Wearables in farming
The DFI group has invested considerable effort in creating wearables systems—using sensors for agricultural activity recognition and training. To start with, creating a wearables-powered shirt has helped categorize agricultural activities. Accelerometer signals tracked from both hands of the human wearer have been used to classify activities, such as digging, bed-making, and harvesting. Based on signal strength and electronic pulse rate, a given activity can be scored for activity quality and, along with expert videos, used to train workers.
This research area has promise with crops such as tea, where the primary activity, tea-picking, involves carefully plucking two young leaves and a bud. Through extensive pilots conducted in the tea gardens of West Bengal, various sub-activities associated with tea-picking, along with their duration, have been clearly identified, which has led to important findings in characterizing the activity sequence and the resultant quality of leaves picked.
IoT in the agriculture supply chain
IoT is not restricted to on-farm interventions but also plays a pivotal role in monitoring activities at various touch points during the journey of the crop from farm to consumer. Whether in tracking vehicles, as part of harvest planning, or in regulating the conditions of cold storage along the way, IoT can transform the digital experience of the entire supply chain. IoT could be integrated at various levels within sugar PRIDEs in which mKRISHI® has been deployed for harvest management to transform and digitize the operations of the enterprises concerned.
The 4 ‘A’s Decision Support Model
TCS’ DFI group’s services and products have helped develop an application for managing large-scale farms. The goal was to define a decision support system for the whole farm so that field-level management and resources could be optimized, while factoring in farmer-level constraints.
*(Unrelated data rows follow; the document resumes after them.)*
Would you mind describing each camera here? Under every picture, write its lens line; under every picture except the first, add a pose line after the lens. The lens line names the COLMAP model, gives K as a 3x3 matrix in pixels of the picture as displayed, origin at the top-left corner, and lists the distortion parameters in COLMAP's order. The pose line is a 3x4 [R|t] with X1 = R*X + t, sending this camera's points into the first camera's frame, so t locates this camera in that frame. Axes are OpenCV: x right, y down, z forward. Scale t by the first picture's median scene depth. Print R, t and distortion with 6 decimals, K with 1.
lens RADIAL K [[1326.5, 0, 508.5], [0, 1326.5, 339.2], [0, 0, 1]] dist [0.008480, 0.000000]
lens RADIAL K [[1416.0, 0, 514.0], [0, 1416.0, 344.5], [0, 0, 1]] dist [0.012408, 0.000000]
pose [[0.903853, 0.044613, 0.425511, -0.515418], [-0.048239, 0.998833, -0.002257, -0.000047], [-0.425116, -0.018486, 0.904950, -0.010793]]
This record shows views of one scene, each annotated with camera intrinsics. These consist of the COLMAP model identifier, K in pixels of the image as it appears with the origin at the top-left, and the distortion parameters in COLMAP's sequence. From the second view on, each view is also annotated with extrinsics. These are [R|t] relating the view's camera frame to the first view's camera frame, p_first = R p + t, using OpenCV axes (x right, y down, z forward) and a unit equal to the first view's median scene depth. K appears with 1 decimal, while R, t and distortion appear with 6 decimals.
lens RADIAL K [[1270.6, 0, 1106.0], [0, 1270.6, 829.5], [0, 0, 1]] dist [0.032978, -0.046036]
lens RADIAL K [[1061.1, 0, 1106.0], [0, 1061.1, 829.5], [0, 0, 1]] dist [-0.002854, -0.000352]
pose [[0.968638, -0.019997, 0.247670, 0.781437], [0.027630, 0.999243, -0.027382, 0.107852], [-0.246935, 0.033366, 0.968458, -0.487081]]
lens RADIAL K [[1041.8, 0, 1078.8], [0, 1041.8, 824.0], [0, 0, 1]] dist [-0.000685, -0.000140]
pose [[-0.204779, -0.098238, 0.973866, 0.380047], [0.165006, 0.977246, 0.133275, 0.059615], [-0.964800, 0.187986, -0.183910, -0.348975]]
The platform supports aggregation of structured and unstructured data and has a complete data management module, predictive and big data analytics modules, smart push notifications, and support for intelligent information gateways. The application provides the following key services:
• Acquisition based on IoT, UAVs, remote sensing, images, and voice
• Analysis through machine learning algorithms, data analytics, and real-time data processing
• Advisory via direct in-field and supply chain operations, based on intelligence gathered through data analytics
• Actuation of various types of in-field machinery, based on data analytics intelligence
A cognitive IoT framework
To address the varied IoT application requirements within the DFI group, we have developed a comprehensive solution stack that extends from the cloud to silicon-inthe-field. The group has deployed a flexible IoT adaptor on the cloud, as part of a precision agriculture solution that can acquire data from a variety of sensing sources. For the Edge, the Group has developed a configurable gateway middleware that runs on COTS-embedded boards to collect and process data locally from sensor clusters and receive commands from the cloud for actuation.
The gateway talks to devices on the local network through Zigbee, Wi-Fi, and other protocols. The gateway layer also includes the smartphone, which acts as a mobile gateway for low-cost portable sensing at scale. As evident from the applications discussed earlier, many contextual aspects come into the picture when we bring an IoT intervention to meet a given challenge in agriculture. These analytical solutions are translated into cognitive elements that empower our IoT stack, both on the cloud and the Edge, to improve the quality of our offerings.